Nowadays, it’s common for both parents to have to work, simply to pay the bills, so he acknowledges mums and dads are often exhausted and short of time.
“You’ve worked a 40-hour week, you’re tired, you’ve got to keep up with housework… it’s almost like you let them parent themselves at certain points.
“So the book is a gentle nudge. I don’t want to be preaching to people, because it’s going to turn people off. Although it’s aimed at children, if parents read it at bedtime it’s a gentle reminder to them as well: ‘maybe in the morning we can go to the park or wherever.’ Even if it just reaches a few people it’s done its job.”
Lee is 40, so as a lad didn’t face the same technological temptations as modern children. “To be honest, I was massively into football. Every waking moment was spent down Emerald Park in Gorleston, playing football to the point where my parents had to come and get me and drag me indoors.”
In adulthood, though, he’s felt the pull of digital addiction…

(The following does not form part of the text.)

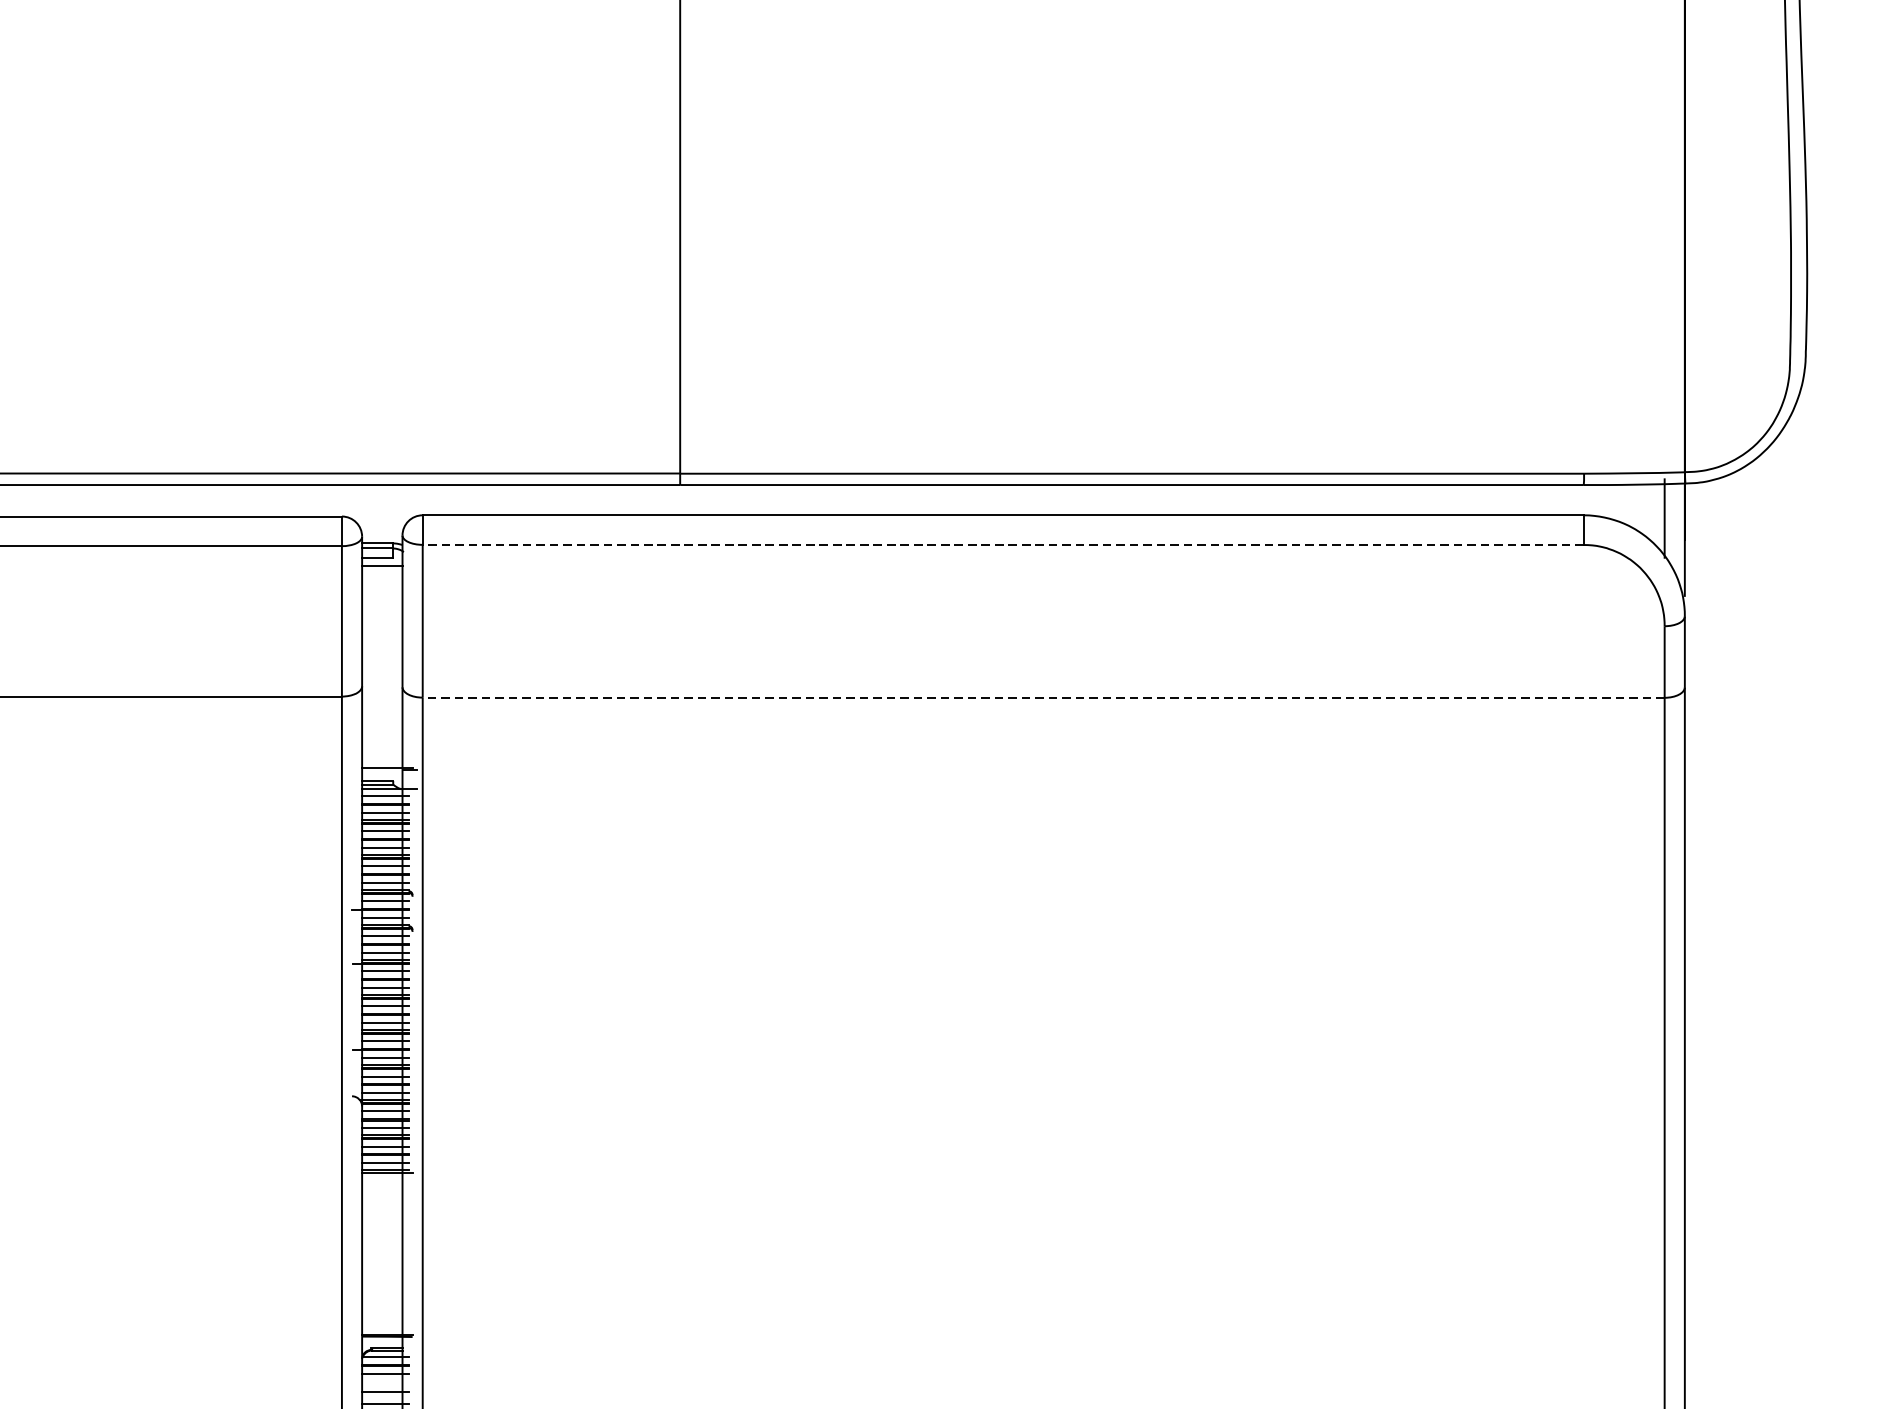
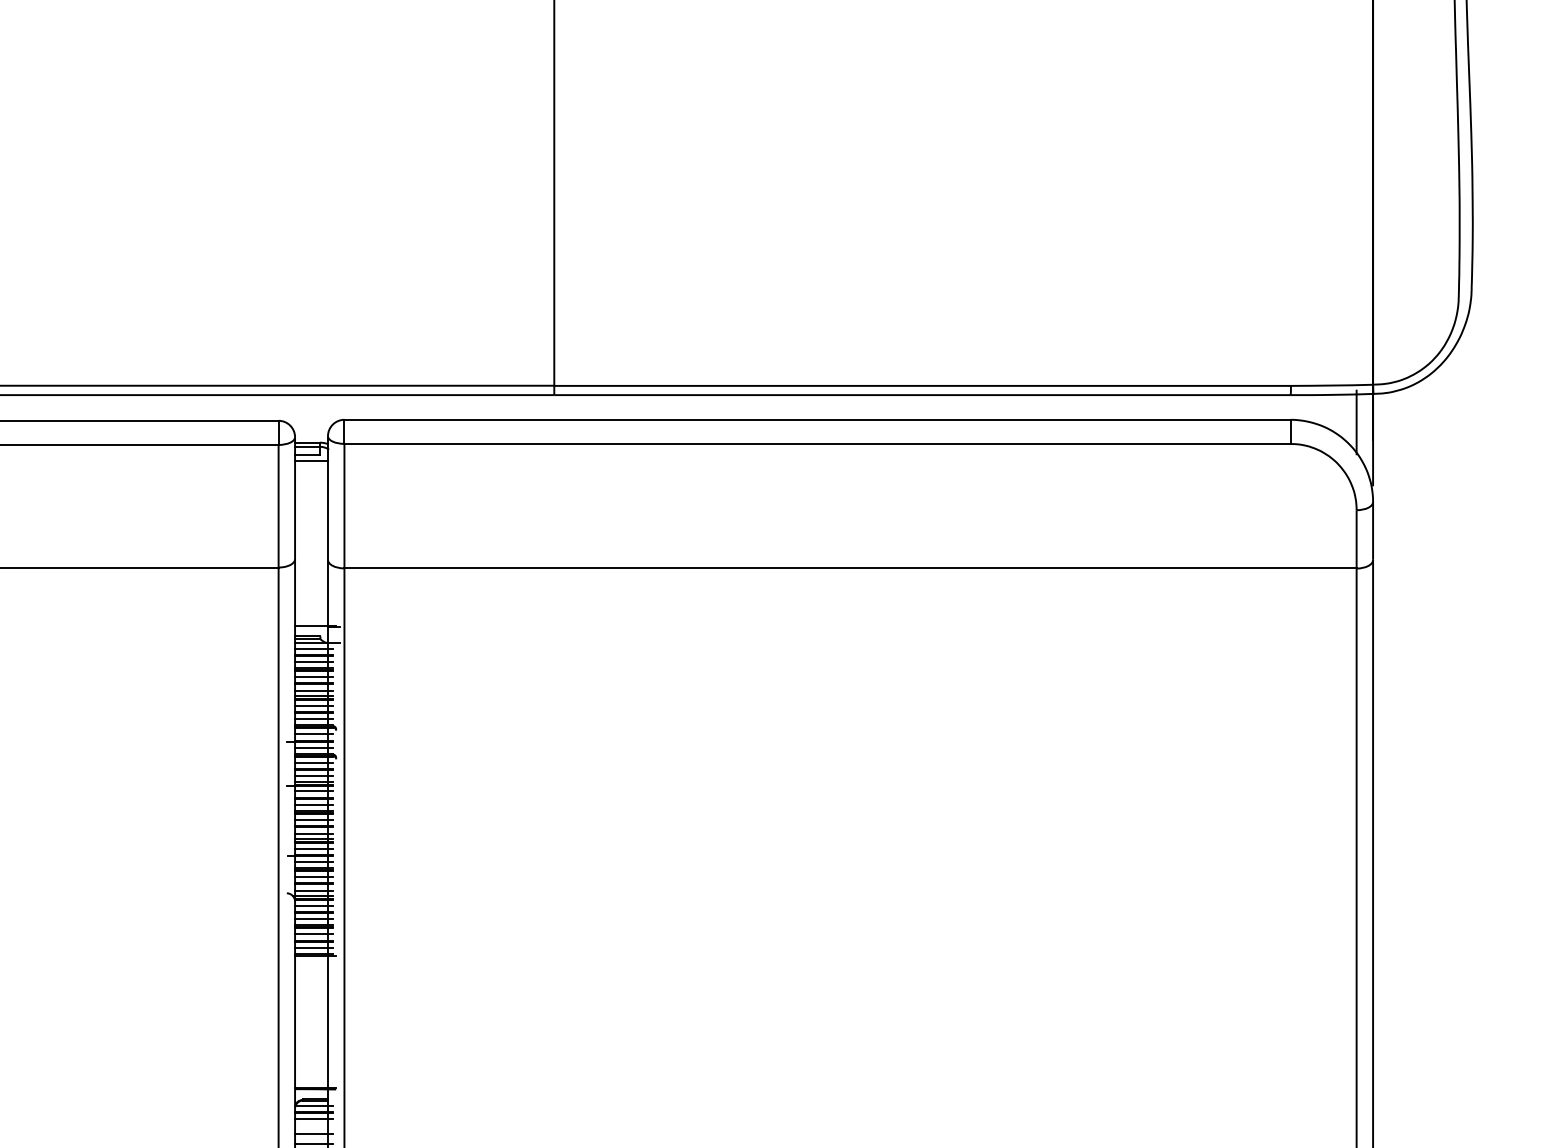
line: (1003, 545) -> (817, 444), dashed -> solid
line: (1043, 697) -> (850, 568), dashed -> solid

“I was as bad as anyone, being on an iPad. When I first got mine, I was constantly on there: just checking social media or the news. Or even downloading apps for games.
“You get to the point where two or three hours have gone and you’ve not really done anything – you’re still sitting in the same place! It’s scary how easy it is to fall into that trap.”
Lee’s home-based job, for a branch of the marine industry, in any case sees him spending hours in front of a computer, so more time staring at a screen is best avoided. “You just have to re-educate yourself not to do it, really.”
Besides, cockapoo Jarvis is always up for a walk and willing to be an amiable companion outdoors. “You can’t tire him out. Impossible!” Lee laughs.
Pity you can’t drop a tablet into his paws and say: Go and amuse yourself for a while…
“That’s the one animal you’d happily give an iPad to!”
Boris and Betty is published through Jelly Bean Books at £7.99
Was Kirstie’s iPad-smashing right?
The issue of children and screen time has long been a hot one.
In September, TV presenter Kirstie Allsopp revealed that in the summer she’d smashed her sons’ iPads after they played games beyond their permitted time.
She told Channel 5’s Jeremy Vine: “In June I smashed my kids’ iPads; not in a violent way. I actually banged them on the table leg.”
The resulting furore on social media led to her taking a break from Twitter (until Tuesday of this week).
What does Lee Harris think? “I agree with the principle of getting your children off it; I’m not quite sure the smashing of the iPad is the way to go,” laughs the first-time author from Oulton, Lowestoft.
Does it matter?
The BBC in September reported on a study linking children’s recreational screen use with improved learning and performance.
Children aged eight to 11 who used screens for fun for less than two hours a day did better in tests of mental ability, suggested an American study in journal The Lancet Child & Adolescent Health.
However, researchers said more work was needed to understand the effects of different types of screen use. And they said their observational study did not prove a causal link.